Supplied data:

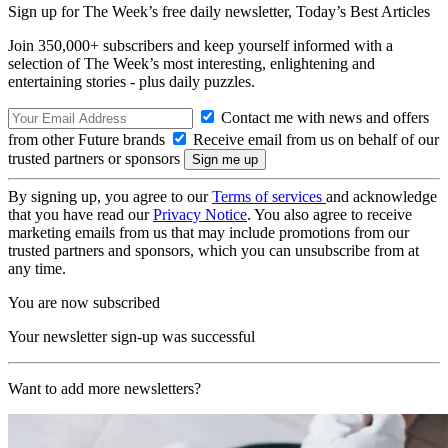
Sign up for The Week’s free daily newsletter,
Today’s Best Articles
Join 350,000+ subscribers and keep yourself informed with a
selection of The Week’s most interesting, enlightening and
entertaining stories - plus daily puzzles.
Contact me with news and offers
from other Future brands
Receive email from us on behalf of our
trusted partners or sponsors
By signing up, you agree to our
Terms of services
and acknowledge
that you have read our
Privacy Notice
. You also agree to receive
marketing emails from us that may include promotions from our
trusted partners and sponsors, which you can unsubscribe from at
any time.
You are now subscribed
Your newsletter sign-up was successful
Want to add more newsletters?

Exercise prompt: Copy the lines of the entries above that mention "from".

Reply:
from other Future brands
Receive email from us on behalf of our
marketing emails from us that may include promotions from our
trusted partners and sponsors, which you can unsubscribe from at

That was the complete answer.